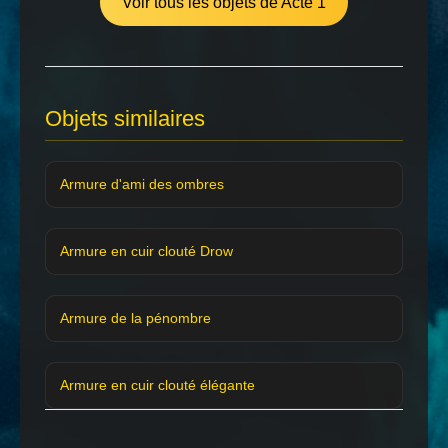
Voir tous les objets de Acte 1
Objets similaires
Armure d'ami des ombres
Armure en cuir clouté Drow
Armure de la pénombre
Armure en cuir clouté élégante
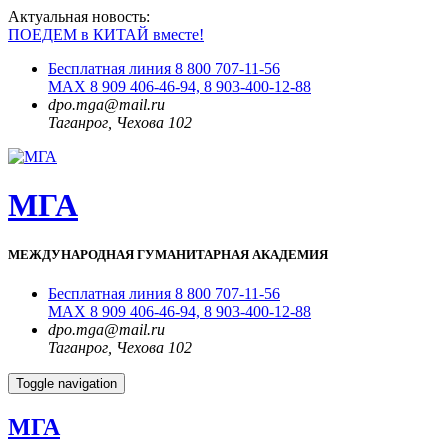
Актуальная новость:
ПОЕДЕМ в КИТАЙ вместе!
Бесплатная линия 8 800 707-11-56
MAX 8 909 406-46-94, 8 903-400-12-88
dpo.mga@mail.ru
Таганрог, Чехова 102
МГА
МЕЖДУНАРОДНАЯ ГУМАНИТАРНАЯ АКАДЕМИЯ
Бесплатная линия 8 800 707-11-56
MAX 8 909 406-46-94, 8 903-400-12-88
dpo.mga@mail.ru
Таганрог, Чехова 102
Toggle navigation
МГА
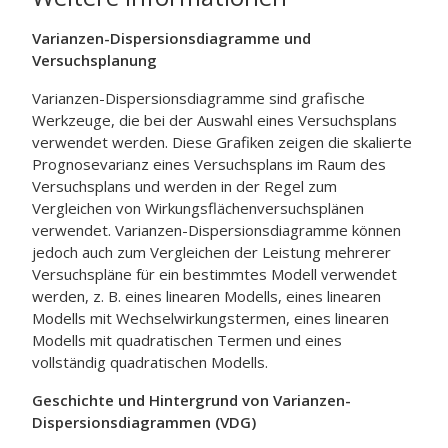
Varianzen-Dispersionsdiagramme und
Versuchsplanung
Varianzen-Dispersionsdiagramme sind grafische
Werkzeuge, die bei der Auswahl eines Versuchsplans
verwendet werden. Diese Grafiken zeigen die skalierte
Prognosevarianz eines Versuchsplans im Raum des
Versuchsplans und werden in der Regel zum
Vergleichen von Wirkungsflächenversuchsplänen
verwendet. Varianzen-Dispersionsdiagramme können
jedoch auch zum Vergleichen der Leistung mehrerer
Versuchspläne für ein bestimmtes Modell verwendet
werden, z. B. eines linearen Modells, eines linearen
Modells mit Wechselwirkungstermen, eines linearen
Modells mit quadratischen Termen und eines
vollständig quadratischen Modells.
Geschichte und Hintergrund von Varianzen-
Dispersionsdiagrammen (VDG)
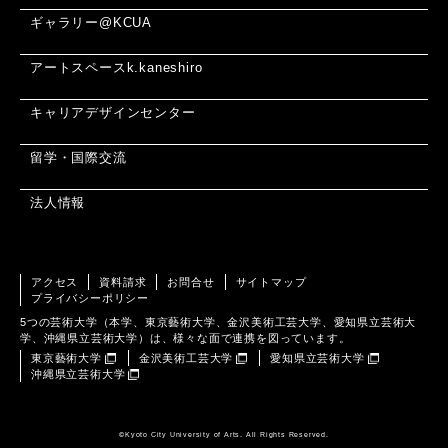
ギャラリー@KCUA
アートスペースk.kaneshiro
キャリアデザインセンター
留学・国際交流
法人情報
アクセス
資料請求
お問合せ
サイトマップ
プライバシーポリシー
5つの芸術大学（本学、東京藝術大学、金沢美術工芸大学、愛知県立芸術大
学、沖縄県立芸術大学）は、様々な面で連携を図っています。
東京藝術大学
金沢美術工芸大学
愛知県立芸術大学
沖縄県立芸術大学
©️Kyoto City University of Arts. All Rights Reserved.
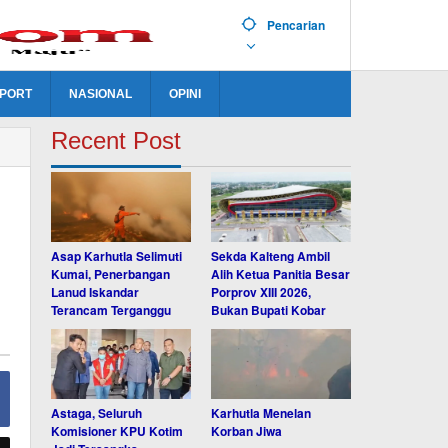
Pencarian
PORT
NASIONAL
OPINI
Recent Post
Asap Karhutla Selimuti
Sekda Kalteng Ambil
Kumai, Penerbangan
Alih Ketua Panitia Besar
Lanud Iskandar
Porprov XIII 2026,
Terancam Terganggu
Bukan Bupati Kobar
Astaga, Seluruh
Karhutla Menelan
Komisioner KPU Kotim
Korban Jiwa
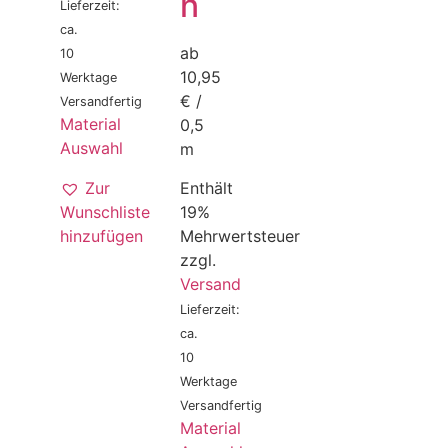
n
Lieferzeit:
ca.
ab
10
10,95
Werktage
€ /
Versandfertig
Material
0,5
Auswahl
m
Zur
Enthält
Wunschliste
19%
hinzufügen
Mehrwertsteuer
zzgl.
Versand
Lieferzeit:
ca.
10
Werktage
Versandfertig
Material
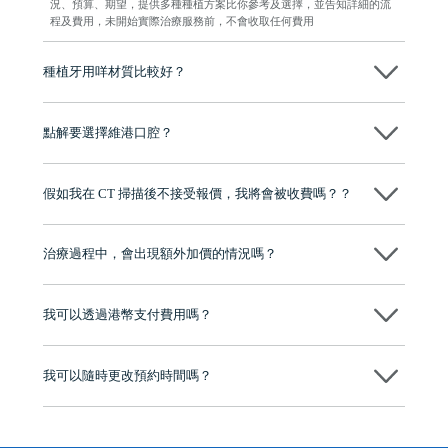
況、預算、期望，提供多種種植方案比你參考及選擇，並告知詳細的流
程及費用，未開始實際治療服務前，不會收取任何費用
種植牙用咩材質比較好？
現在國際上普遍用嘅係純鈦。純鈦同人體骨質相容性高，愈合得快又穩
陣，安全可靠。
點解要選擇維港口腔？
維港口腔踐行「醫道濟世」的大學校訓，各分院匯聚來自香港、內地的
博士碩士高資歷牙醫，十七年穩定開診。榮獲「2024香港企業領袖品
假如我在 CT 掃描後不接受報價，我將會被收費嗎？？
牌」、「2025香港企業領袖品牌」，是諾貝爾種植系統全球放心植牙中
心，香港新城電台與廣東衛視推薦品牌
不會！只要未開始實際服務之前，你不會被收取任何費用。
至今已服務超過三十個國家和地區的顧客，受到粵港澳大灣區及周邊城
市市民極高的口碑評價及信任推薦 珠海、深圳設有八大分院，香港亦設
治療過程中，會出現額外加價的情況嗎？
有咨詢及服務保障中心，有任何問題都可以隨時預約免費咨詢，讓人十
分放心
不會，治療前我們會詳細說明治療方案及對應的價錢，顧客同意並簽字
後，我們才會正式進行診療服務
我可以透過港幣支付費用嗎？
可以。維港口腔會按照當日匯率轉算收取費用，而匯率會及時告知客人
我可以隨時更改預約時間嗎？
可以，請盡早通過wechat或whatsapp聯絡我們，告知我們你原本預約的
時間及資料，並且重新預約的日期及時段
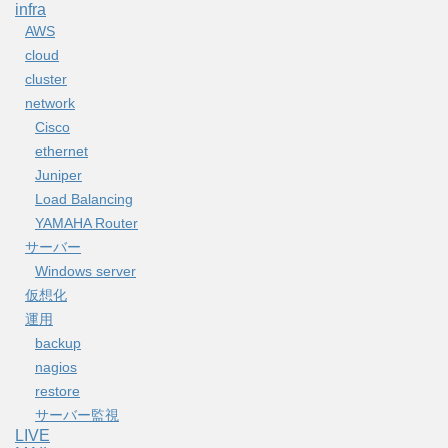
infra
AWS
cloud
cluster
network
Cisco
ethernet
Juniper
Load Balancing
YAMAHA Router
サーバー
Windows server
仮想化
運用
backup
nagios
restore
サーバー監視
LIVE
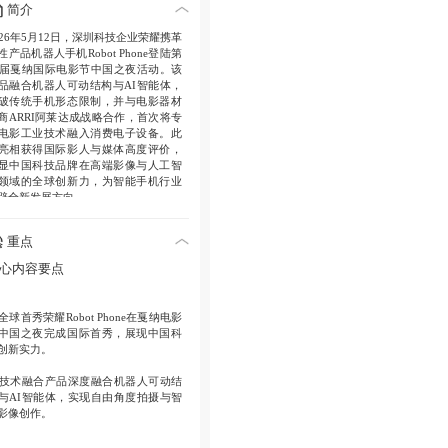
简介
026年5月12日，深圳科技企业荣耀携革
性产品机器人手机Robot Phone登陆第
9届戛纳国际电影节中国之夜活动。该
品融合机器人可动结构与AI智能体，
破传统手机形态限制，并与电影器材
商ARRI阿莱达成战略合作，首次将专
电影工业技术融入消费电子设备。此
亮相获得国际影人与媒体高度评价，
显中国科技品牌在高端影像与人工智
领域的全球创新力，为智能手机行业
辟全新发展方向。
重点
心内容要点
全球首秀
荣耀Robot Phone在戛纳电影
中国之夜完成国际首秀，展现中国科
创新实力。
技术融合
产品深度融合机器人可动结
与AI智能体，实现自由角度拍摄与智
影像创作。
跨界合作
与ARRI阿莱战略合作将电影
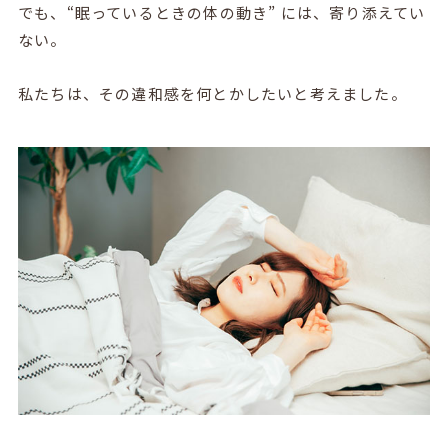
でも、“眠っているときの体の動き” には、寄り添えてい
ない。
私たちは、その違和感を何とかしたいと考えました。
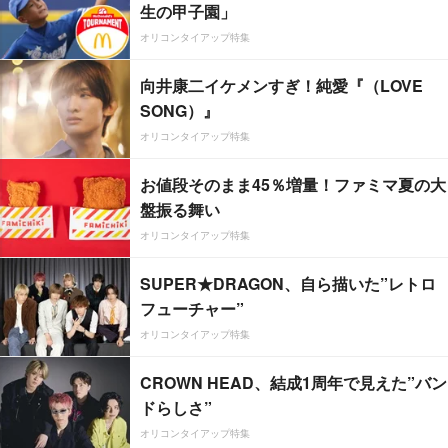
生の甲子園」
オリコンタイアップ特集
向井康二イケメンすぎ！純愛『（LOVE
SONG）』
オリコンタイアップ特集
お値段そのまま45％増量！ファミマ夏の大
盤振る舞い
オリコンタイアップ特集
SUPER★DRAGON、自ら描いた”レトロ
フューチャー”
オリコンタイアップ特集
CROWN HEAD、結成1周年で見えた”バン
ドらしさ”
オリコンタイアップ特集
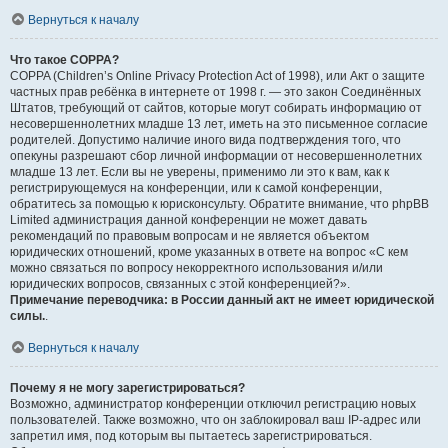
Вернуться к началу
Что такое COPPA?
COPPA (Children’s Online Privacy Protection Act of 1998), или Акт о защите
частных прав ребёнка в интернете от 1998 г. — это закон Соединённых
Штатов, требующий от сайтов, которые могут собирать информацию от
несовершеннолетних младше 13 лет, иметь на это письменное согласие
родителей. Допустимо наличие иного вида подтверждения того, что
опекуны разрешают сбор личной информации от несовершеннолетних
младше 13 лет. Если вы не уверены, применимо ли это к вам, как к
регистрирующемуся на конференции, или к самой конференции,
обратитесь за помощью к юрисконсульту. Обратите внимание, что phpBB
Limited администрация данной конференции не может давать
рекомендаций по правовым вопросам и не является объектом
юридических отношений, кроме указанных в ответе на вопрос «С кем
можно связаться по вопросу некорректного использования и/или
юридических вопросов, связанных с этой конференцией?».
Примечание переводчика: в России данный акт не имеет юридической
силы.
.
Вернуться к началу
Почему я не могу зарегистрироваться?
Возможно, администратор конференции отключил регистрацию новых
пользователей. Также возможно, что он заблокировал ваш IP-адрес или
запретил имя, под которым вы пытаетесь зарегистрироваться.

------------------------------------------------------------

Go to the line above holding "我可以隨時更改預約時間嗎？", then copy exactly each line down to and including the one holding "性产品机器人手机Robot Phone登陆第", leaving pictures out.

我可以隨時更改預約時間嗎？
可以，請盡早通過wechat或whatsapp聯絡我們，告知我們你原本預約的
時間及資料，並且重新預約的日期及時段
infra
AWS
cloud
cluster
network
Cisco
ethernet
Juniper
Load Balancing
YAMAHA Router
サーバー
Windows server
仮想化
運用
backup
nagios
restore
サーバー監視
LIVE
简介
026年5月12日，深圳科技企业荣耀携革
性产品机器人手机Robot Phone登陆第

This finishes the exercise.